> [Instructions for the task]: Exactly and only the lines from the first entry through the line with "complexity, and indeed" should be copied, both ends included, with no pictures.

> [Records supplied]:
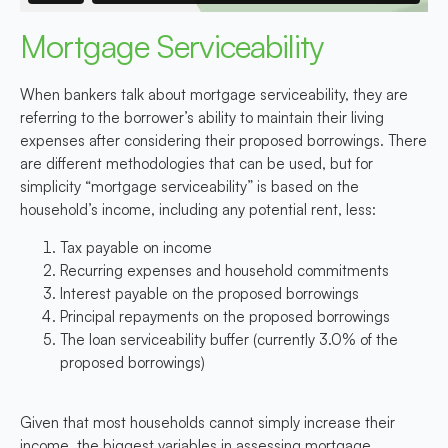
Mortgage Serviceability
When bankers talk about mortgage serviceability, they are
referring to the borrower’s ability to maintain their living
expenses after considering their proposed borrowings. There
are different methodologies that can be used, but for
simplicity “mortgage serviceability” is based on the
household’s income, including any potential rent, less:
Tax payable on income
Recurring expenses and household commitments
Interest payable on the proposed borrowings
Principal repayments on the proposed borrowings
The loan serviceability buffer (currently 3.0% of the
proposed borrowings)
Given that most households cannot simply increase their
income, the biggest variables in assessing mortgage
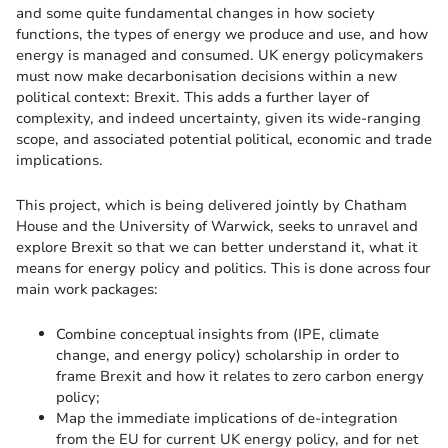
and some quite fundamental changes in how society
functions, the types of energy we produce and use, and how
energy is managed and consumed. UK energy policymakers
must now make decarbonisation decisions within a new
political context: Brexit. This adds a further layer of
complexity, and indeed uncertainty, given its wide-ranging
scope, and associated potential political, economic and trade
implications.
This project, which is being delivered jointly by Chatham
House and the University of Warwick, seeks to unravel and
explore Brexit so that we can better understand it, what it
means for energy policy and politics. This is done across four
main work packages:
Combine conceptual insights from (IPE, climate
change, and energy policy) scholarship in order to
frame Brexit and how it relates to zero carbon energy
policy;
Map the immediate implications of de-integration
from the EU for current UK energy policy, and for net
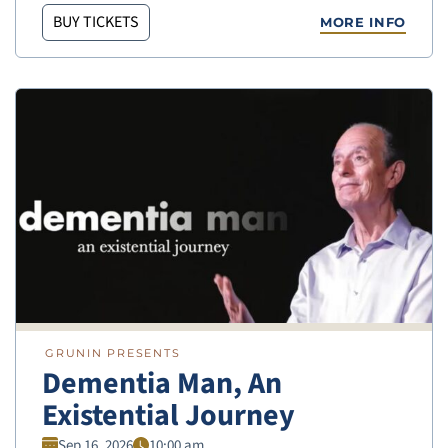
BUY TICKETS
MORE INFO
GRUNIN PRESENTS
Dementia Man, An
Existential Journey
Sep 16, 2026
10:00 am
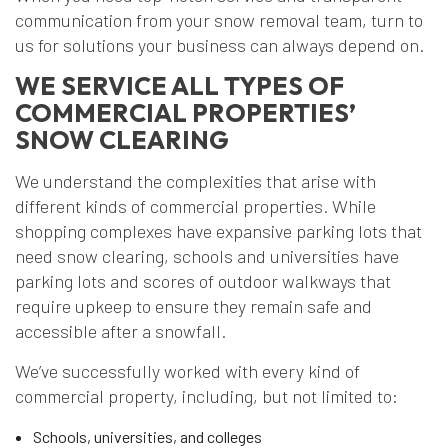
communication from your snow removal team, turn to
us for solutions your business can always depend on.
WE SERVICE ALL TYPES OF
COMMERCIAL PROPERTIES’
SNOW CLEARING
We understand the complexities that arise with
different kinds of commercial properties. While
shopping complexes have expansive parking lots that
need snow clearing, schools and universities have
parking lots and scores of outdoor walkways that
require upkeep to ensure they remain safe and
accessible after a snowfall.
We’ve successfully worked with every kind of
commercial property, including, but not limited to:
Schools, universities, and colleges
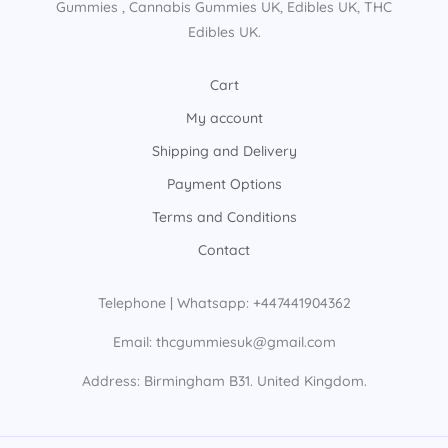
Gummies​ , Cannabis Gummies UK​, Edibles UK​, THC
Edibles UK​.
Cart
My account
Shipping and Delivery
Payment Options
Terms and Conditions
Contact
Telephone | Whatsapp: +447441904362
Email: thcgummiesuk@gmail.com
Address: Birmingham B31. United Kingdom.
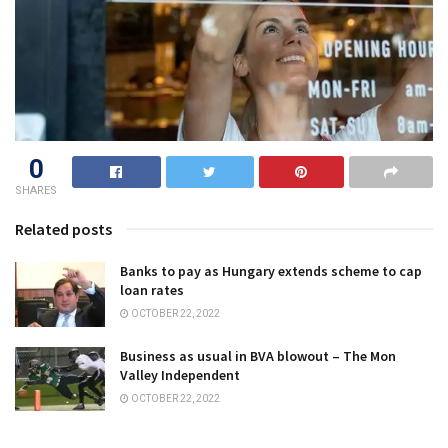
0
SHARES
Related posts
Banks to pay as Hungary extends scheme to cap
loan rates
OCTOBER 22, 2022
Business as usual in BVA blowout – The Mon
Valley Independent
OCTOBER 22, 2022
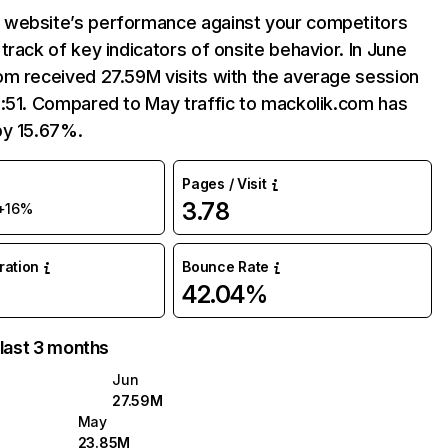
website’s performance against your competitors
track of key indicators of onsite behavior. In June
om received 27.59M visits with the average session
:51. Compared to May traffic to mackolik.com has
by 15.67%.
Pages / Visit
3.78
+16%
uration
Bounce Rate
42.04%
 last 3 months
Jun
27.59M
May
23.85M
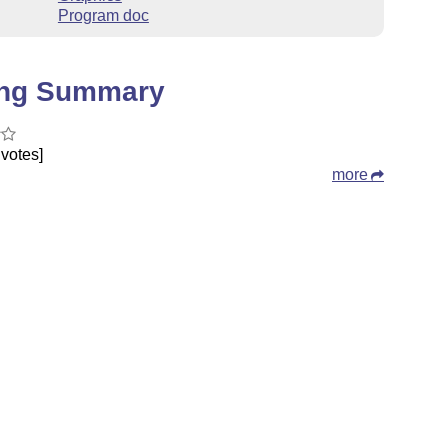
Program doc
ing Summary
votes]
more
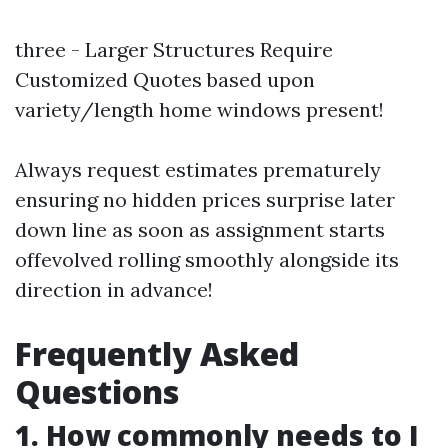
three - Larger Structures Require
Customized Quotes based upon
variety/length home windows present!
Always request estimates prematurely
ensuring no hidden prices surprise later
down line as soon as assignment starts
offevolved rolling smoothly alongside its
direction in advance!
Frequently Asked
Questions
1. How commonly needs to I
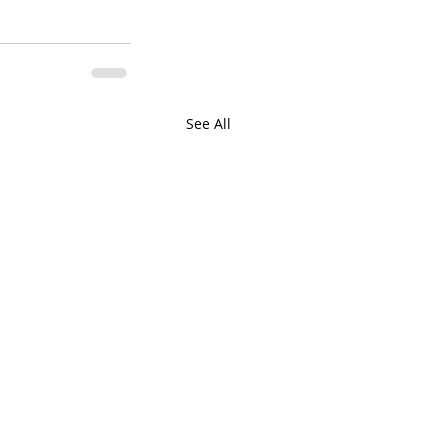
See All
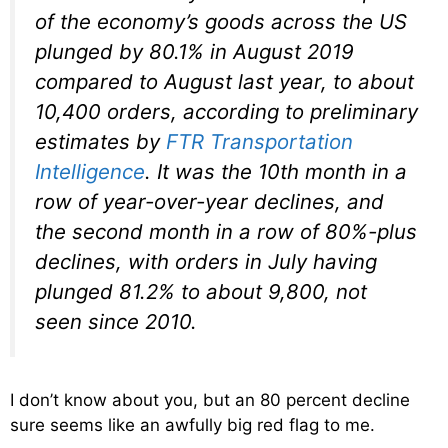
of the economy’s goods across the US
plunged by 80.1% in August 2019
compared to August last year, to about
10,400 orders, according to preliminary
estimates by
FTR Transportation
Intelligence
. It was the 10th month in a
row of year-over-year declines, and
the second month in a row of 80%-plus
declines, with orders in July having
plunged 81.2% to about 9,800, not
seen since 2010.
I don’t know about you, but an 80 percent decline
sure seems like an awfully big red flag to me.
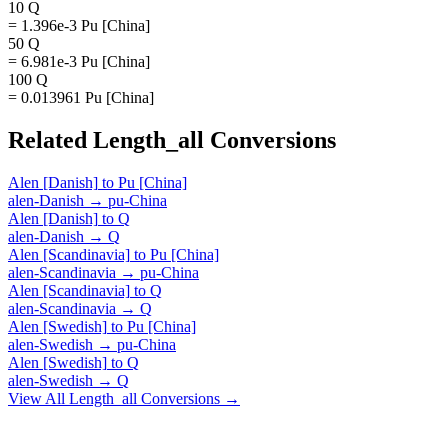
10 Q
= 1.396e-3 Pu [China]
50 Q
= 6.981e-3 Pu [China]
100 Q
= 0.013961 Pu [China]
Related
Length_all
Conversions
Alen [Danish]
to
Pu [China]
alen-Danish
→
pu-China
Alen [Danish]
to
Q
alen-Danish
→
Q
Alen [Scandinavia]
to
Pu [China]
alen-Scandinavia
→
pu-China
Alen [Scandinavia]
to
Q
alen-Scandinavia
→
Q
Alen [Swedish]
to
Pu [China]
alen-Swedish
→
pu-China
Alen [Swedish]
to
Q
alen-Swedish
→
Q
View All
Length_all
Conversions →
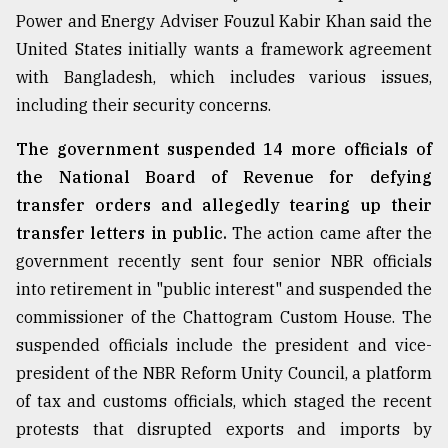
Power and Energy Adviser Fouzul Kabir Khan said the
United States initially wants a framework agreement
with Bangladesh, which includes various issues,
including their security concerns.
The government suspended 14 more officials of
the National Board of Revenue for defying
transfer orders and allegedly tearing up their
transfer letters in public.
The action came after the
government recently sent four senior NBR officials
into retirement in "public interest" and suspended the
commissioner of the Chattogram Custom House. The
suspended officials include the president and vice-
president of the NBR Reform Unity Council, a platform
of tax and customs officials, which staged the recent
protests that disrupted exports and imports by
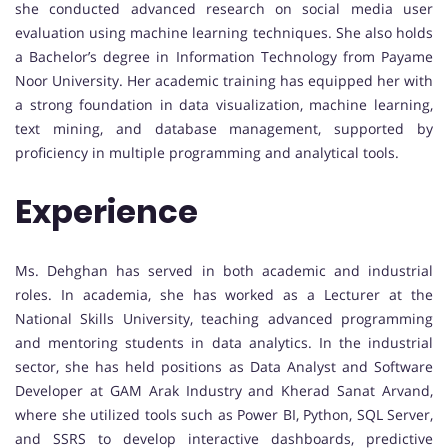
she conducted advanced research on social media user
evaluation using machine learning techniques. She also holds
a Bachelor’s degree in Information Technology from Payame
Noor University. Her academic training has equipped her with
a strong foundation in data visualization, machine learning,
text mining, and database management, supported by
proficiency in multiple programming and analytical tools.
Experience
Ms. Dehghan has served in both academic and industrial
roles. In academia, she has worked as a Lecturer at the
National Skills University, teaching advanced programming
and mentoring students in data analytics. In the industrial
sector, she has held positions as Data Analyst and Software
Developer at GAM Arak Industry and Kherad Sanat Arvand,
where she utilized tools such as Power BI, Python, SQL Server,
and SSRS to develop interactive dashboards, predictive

> [Exercise answer]:
Mortgage Serviceability
When bankers talk about mortgage serviceability, they are
referring to the borrower’s ability to maintain their living
expenses after considering their proposed borrowings. There
are different methodologies that can be used, but for
simplicity “mortgage serviceability” is based on the
household’s income, including any potential rent, less:
Tax payable on income
Recurring expenses and household commitments
Interest payable on the proposed borrowings
Principal repayments on the proposed borrowings
The loan serviceability buffer (currently 3.0% of the
proposed borrowings)
Given that most households cannot simply increase their
income, the biggest variables in assessing mortgage
and some quite fundamental changes in how society
functions, the types of energy we produce and use, and how
energy is managed and consumed. UK energy policymakers
must now make decarbonisation decisions within a new
political context: Brexit. This adds a further layer of
complexity, and indeed uncertainty, given its wide-ranging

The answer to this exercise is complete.